Stucturally, SlowFast uses two pathways sampling video at different rates. The slow pathway samples video frames at a lower frequency and is designed to capture high-level image features like color/texture. Conversely, the fast pathway samples video frames at higher time resolution but lower spatial resolution.

SlowFast architecture

Feature Engineering

Since we have extracted thousands of videos cropped to the faces using the DeepStream SDK, we can assemble the face crops back into videos.

face crop clip example

Then we label each clip to train our video classifier using the SlowFast model. We used a sample config that assumes a Kinetics Dataset formatted dataset.

We found the default learning rate too large for the model to effectively train on our dataset. Shrinking the learning rate by a factor of 10 resolved this for our dataset.

We also used transfer learning with a pretrained model for this new task.

The SlowFast model generates statistics like the top-k accuracy for an evaluation dataset and since we used a balanced training dataset with two classes, it was exciting to find 83% top-1 accuracy with minimal parameter tuning!

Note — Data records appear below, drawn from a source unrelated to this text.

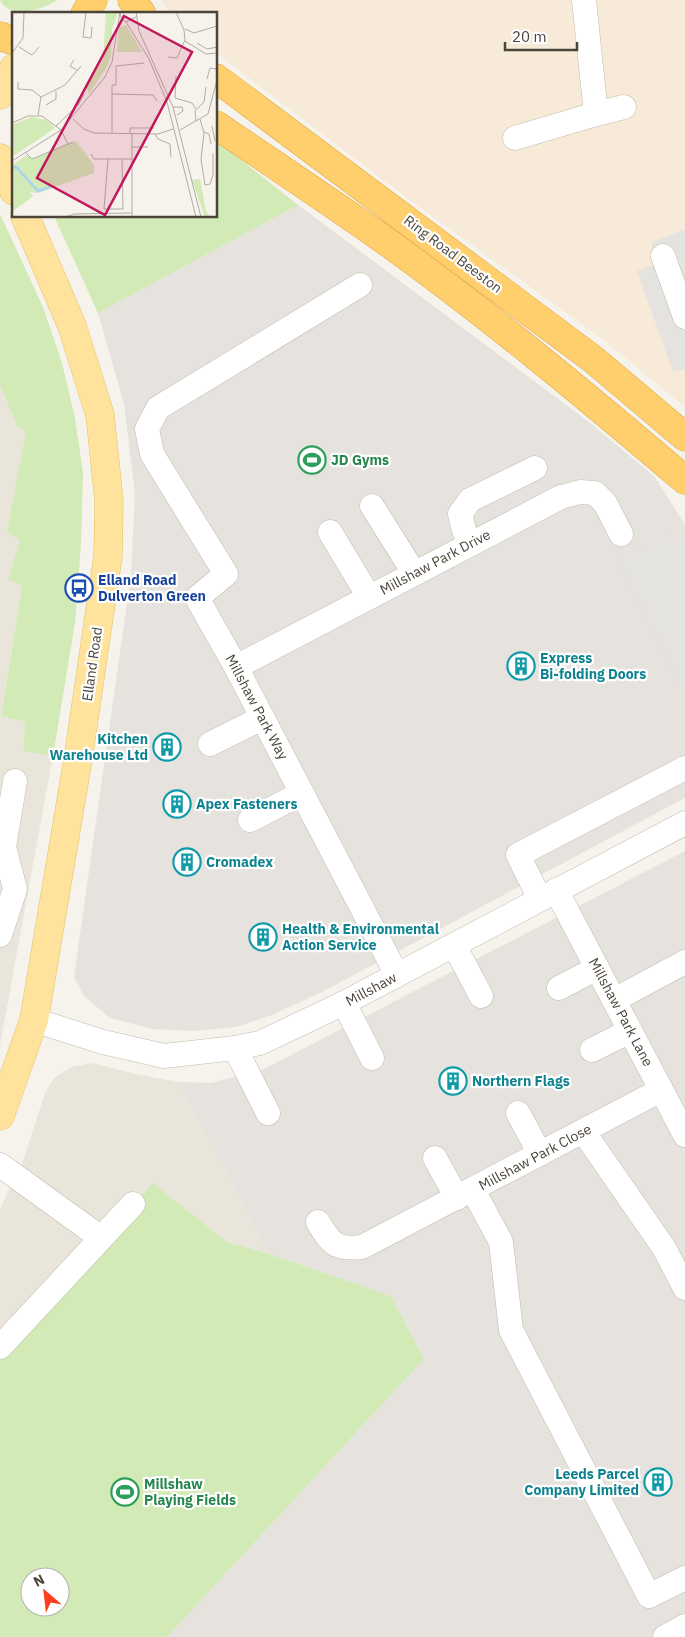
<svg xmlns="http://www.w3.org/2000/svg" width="685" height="1637" viewBox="0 0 685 1637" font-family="'IBM Plex Sans',sans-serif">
  <rect width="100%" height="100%" fill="#f6f3ec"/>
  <g fill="#eae5da">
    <polygon points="0,385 17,426 27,431 7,531 20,540 8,579 22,585 1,716 25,722 23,751 53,756 0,1045"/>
    <polygon points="92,1063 136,1074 178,1082 269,1254 227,1242 153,1183 0,1347 0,1209 23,1161 45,1093 54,1078 71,1067"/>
  </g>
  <polygon fill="#f7ead8" points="160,0 685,0 685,407 601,338 400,193 216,53 216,14 171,14"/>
  <g fill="#e6e2dd">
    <polygon points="298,205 585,419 655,477 685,525 685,798 322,992 272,1015 236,1027 193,1031 152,1029 110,1018 84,996 74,977 131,575 135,494 124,404 98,313"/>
    <polygon points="685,851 685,1637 167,1637 424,1359 391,1296 269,1254 178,1082 211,1083 262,1070"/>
  </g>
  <g fill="#d2eab5" fill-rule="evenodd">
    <path d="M 0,0 L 57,0 C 43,10 9,20 0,0 Z"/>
    <polygon points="216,140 298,205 98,313 54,216 216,216"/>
    <polygon points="0,214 43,307 62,363 75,418 83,473 81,544 75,623 53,756 23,751 25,722 1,716 22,586 8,579 20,540 7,531 26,432 17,426 0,385"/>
    <path d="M 153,1183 L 227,1242 L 269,1254 L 391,1296 L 424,1359 L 167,1637 L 0,1637 L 0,1347 ZM 30,1577 L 60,1577 L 60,1607 L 30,1607 Z"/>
  </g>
  <g fill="#e5e3e0">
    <polygon points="685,229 685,369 673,372 637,271 655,265 651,252 653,242"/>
    <polygon points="672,532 685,558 685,692 617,560"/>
  </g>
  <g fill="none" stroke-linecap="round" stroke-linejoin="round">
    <g stroke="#c2bbae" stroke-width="25">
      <g id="minor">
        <polyline points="596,114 624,107"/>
        <polyline points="515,138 596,114 584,0"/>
        <polyline points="663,256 685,317"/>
        <polyline points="360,285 158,408 147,429 152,454 226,574 197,598 236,667 397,975"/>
        <polyline points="372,506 414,573"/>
        <polyline points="330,532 369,597"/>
        <polyline points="470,544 464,530 460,514 470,500 535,468"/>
        <polyline points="236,667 561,497 580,492 595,493 605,503 621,534"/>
        <polyline points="210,744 262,718"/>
        <polyline points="250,820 302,793"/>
        <polyline points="556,890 685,1135"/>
        <polyline points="540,899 518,855 685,768"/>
        <polyline points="0,935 15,889 4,847 15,781"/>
        <polyline points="454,945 481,996"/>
        <polyline points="559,988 597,968"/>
        <polyline points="614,1000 685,962"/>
        <polyline points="344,1003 372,1058"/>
        <polyline points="34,1020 103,1042 164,1056 235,1048 260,1043 344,1003 685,823"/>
        <polyline points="235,1048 268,1113"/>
        <polyline points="592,1050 630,1031"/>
        <polyline points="518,1113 540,1154"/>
        <polyline points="583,1131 664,1248 685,1288"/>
        <polyline points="435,1158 457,1198"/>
        <polyline points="0,1165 101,1238"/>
        <polyline points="473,1190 501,1242 511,1330 649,1596 685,1578"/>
        <path d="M 318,1222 C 331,1244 336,1250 362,1247 L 661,1090"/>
        <polyline points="0,1347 133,1204"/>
        <polyline points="665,1637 685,1626"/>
      </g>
    </g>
    <g stroke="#e6c16a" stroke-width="29">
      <g id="major">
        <polyline points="0,95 14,68"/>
        <polyline points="0,158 14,191"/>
        <polyline points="0,1116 34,1020 78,759 108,556 109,501 100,415 72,326 25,216"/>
      </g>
    </g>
    <g stroke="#e0a43c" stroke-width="29">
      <g id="highway">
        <polyline points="132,0 142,14"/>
        <polyline points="85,14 93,0"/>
        <polyline points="0,36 14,41"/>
        <polyline points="216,78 594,360 685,437"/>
        <path d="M 216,125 C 269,161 323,197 376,234 C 483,310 585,395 685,480"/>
      </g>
    </g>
    <use href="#minor" stroke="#fff" stroke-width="24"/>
    <use href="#major" stroke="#ffe39c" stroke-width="28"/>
    <use href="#highway" stroke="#ffcf6e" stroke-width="28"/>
  </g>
  <defs>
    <g id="stadium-ring" transform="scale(1.4375)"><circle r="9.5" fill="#fff" stroke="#2e9e5b" stroke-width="1.5"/><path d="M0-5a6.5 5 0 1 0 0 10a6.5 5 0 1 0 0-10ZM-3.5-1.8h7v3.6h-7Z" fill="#2e9e5b"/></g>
    <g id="bus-ring" transform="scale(1.4375)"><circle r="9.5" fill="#fff" stroke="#1a4fb4" stroke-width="1.5"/><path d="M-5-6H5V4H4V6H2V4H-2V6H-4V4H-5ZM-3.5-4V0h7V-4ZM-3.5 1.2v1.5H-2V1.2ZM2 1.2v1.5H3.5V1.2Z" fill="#1a4fb4"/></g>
    <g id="building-ring" transform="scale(1.4375)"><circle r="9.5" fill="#fff" stroke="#0f9aa8" stroke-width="1.5"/><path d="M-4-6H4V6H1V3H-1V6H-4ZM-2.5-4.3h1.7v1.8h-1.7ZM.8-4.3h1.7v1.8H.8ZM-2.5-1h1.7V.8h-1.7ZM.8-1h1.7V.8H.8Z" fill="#0f9aa8"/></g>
  </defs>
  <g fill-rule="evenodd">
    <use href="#stadium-ring" x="312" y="460"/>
    <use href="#bus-ring" x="79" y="588"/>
    <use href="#building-ring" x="521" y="666"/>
    <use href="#building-ring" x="167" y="747"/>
    <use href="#building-ring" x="177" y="804"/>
    <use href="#building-ring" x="187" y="862"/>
    <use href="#building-ring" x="263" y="937"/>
    <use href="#building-ring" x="453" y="1081"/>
    <use href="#building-ring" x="658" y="1482"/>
    <use href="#stadium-ring" x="125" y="1492"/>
  </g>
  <g text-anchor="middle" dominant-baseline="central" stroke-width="4.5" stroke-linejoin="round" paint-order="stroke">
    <g font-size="14" fill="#4b4439" stroke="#fff">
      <text transform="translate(453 254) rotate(37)">Ring Road Beeston</text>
      <text transform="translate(435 562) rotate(-28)">Millshaw Park Drive</text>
      <text transform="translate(92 664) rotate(-82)">Elland Road</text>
      <text transform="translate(257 707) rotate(62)">Millshaw Park Way</text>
      <text transform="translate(371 989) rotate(-28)">Millshaw</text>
      <text transform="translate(621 1012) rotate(62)">Millshaw Park Lane</text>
      <text transform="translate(535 1157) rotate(-28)">Millshaw Park Close</text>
    </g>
    <g font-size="14" font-weight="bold" fill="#27864d" stroke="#fff" text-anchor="start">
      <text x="331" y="460">JD Gyms</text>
      <text x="144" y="1484">Millshaw<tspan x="144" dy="16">Playing Fields</tspan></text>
    </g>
    <g font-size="14" font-weight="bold" fill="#164399" stroke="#fff" text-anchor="start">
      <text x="98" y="580">Elland Road<tspan x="98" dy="16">Dulverton Green</tspan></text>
    </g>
    <g font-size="14" font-weight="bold" fill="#0d838f" stroke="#fff" text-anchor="start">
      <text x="540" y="658">Express<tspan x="540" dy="16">Bi-folding Doors</tspan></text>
      <text x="148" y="739" text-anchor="end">Kitchen<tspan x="148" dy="16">Warehouse Ltd</tspan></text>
      <text x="196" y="804">Apex Fasteners</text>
      <text x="206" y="862">Cromadex</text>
      <text x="282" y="929">Health &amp; Environmental<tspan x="282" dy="16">Action Service</tspan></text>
      <text x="472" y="1081">Northern Flags</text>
      <text x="639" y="1474" text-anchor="end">Leeds Parcel<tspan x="639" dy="16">Company Limited</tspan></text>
    </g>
  </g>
  <g transform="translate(12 12)">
    <rect width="205" height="205" fill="#f6f3ec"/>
    <path d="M 94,0 L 106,0 L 100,17 L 99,43 L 95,55 L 77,82 L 74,75 L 91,48 ZM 114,13 L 130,40 L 105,40 L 107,16 ZM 20,105 L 34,108 L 43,116 L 0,145 L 0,113 ZM 64,129 L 82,153 L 82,161 L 26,181 L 18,180 L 21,184 L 0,200 L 0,153 L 15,143 L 20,147 ZM 188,167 L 194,199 L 198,205 L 193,205 L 180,168 Z" fill="#d2eab5"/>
    <path fill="none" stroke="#a9d4f2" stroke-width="2.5" d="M 0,156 L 4,155 L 26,179 L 38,175"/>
    <path fill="none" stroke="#b2ada4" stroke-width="1" d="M 74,0 L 71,25 L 79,26 L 80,15M 108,0 L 109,6 L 114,10 L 124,5M 124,0 L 127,19 L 161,95 L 189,205M 114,10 L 137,47 L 155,90 L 184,205M 173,17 L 182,21 L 205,14M 173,29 L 194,42 L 205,41M 185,31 L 195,37 L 205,35M 7,35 L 20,43 L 27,35M 0,41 L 11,26 L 12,0M 156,45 L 165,46 L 173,28 L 172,18 L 164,0M 62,48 L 58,54 L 65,58M 164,64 L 163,86 L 180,91 L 184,97M 195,67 L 198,56 L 205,57M 6,70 L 6,77 L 20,78 L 29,85M 100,82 L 141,83 L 145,89M 34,93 L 44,87 L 44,79M 161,95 L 170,95 L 171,99 L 165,103M 26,103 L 29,85 L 53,73 L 69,54M 61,107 L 72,117 L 82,121 L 146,122 L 161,117M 188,107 L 192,121 L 189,147 L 193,173 L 198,172 L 201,163 L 201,141M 184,109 L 183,99 L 192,90 L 194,75M 0,111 L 16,104 L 30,104 L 49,118 L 56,132M 44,114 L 66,93 L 72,82M 200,114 L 203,129M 168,118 L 196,102 L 205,68M 192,120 L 197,122 L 199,132M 100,121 L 100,73 L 104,73 L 104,54 L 132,51M 118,121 L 118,116 L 142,116M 143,122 L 146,127 L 158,132 L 159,145M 120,135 L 136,135M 13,140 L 20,147 L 61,130M 79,142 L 82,147 L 120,147M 96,147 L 92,197 L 111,197 L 110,147M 0,149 L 49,118 L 93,65 L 100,50 L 108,0M 53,205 L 62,202 L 120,201M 120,205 L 120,121"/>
    <path fill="#c2185b" fill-opacity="0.15" stroke="#c2185b" stroke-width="2.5" d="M 112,4 L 180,40 L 93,203 L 25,166 Z"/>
    <rect width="205" height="205" fill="none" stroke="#4b4439" stroke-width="2.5"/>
  </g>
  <g transform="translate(45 1592) rotate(332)"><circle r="24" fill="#ffffff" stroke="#b7b4b0"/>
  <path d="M0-4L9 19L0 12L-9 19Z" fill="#fc3f1d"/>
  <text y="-8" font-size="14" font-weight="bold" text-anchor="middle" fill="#4b4439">N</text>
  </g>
  <path d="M505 42v8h72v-8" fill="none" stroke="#4b4439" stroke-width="2.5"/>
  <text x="512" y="42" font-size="15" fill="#4b4439" stroke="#ffffff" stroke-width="4" paint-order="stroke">20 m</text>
</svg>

We also believe additional accuracy gains can be made by refining our face detection pipeline to gather more training samples.


Winning contest entries reduced the video classification task to image classification through the bag-of-frames approach but there is plenty of additional information to use when we treat video sequentially.

Further work around the idiosyncrasies of the deepfake detection dataset, as well as hyperparameter tuning make video classifiers purposed to human activity recognition, attractive choices for this task.

We believe the SlowFast model is well-suited to the task of detecting faceswaps and in the sequel, we plan to cover some of these optimizations and compare to our LSTM model over sequences of face embeddings.